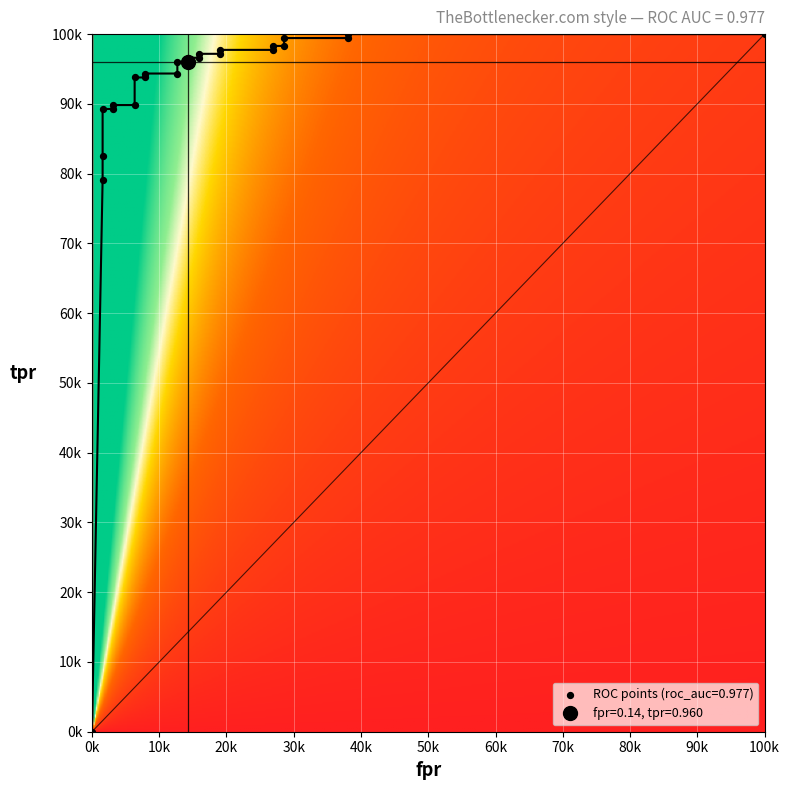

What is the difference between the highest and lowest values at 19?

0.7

++++++

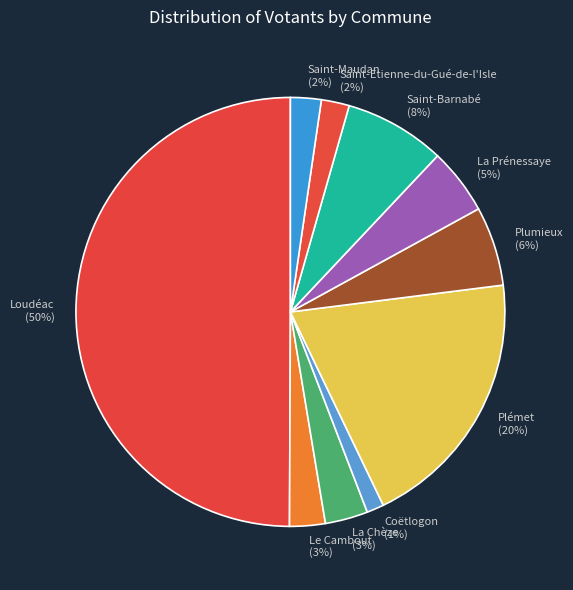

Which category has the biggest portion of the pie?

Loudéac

++++++

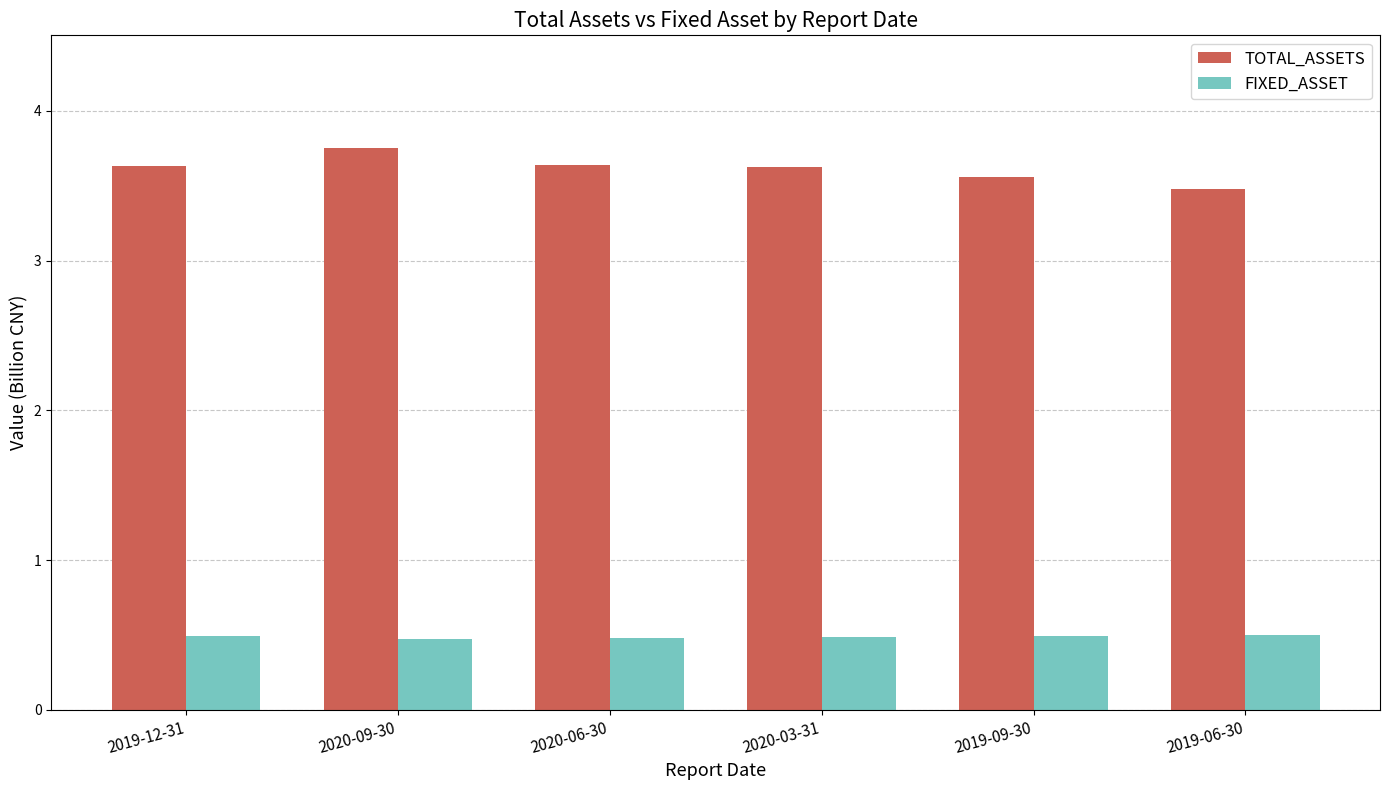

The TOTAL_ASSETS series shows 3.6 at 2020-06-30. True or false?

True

++++++

→ **WHAT THIS TASK INVOLVES**: Gather every line in the records above that contains the string "True" and list each one in full.

→ **TASK RESPONSE**:
The TOTAL_ASSETS series shows 3.6 at 2020-06-30. True or false?
True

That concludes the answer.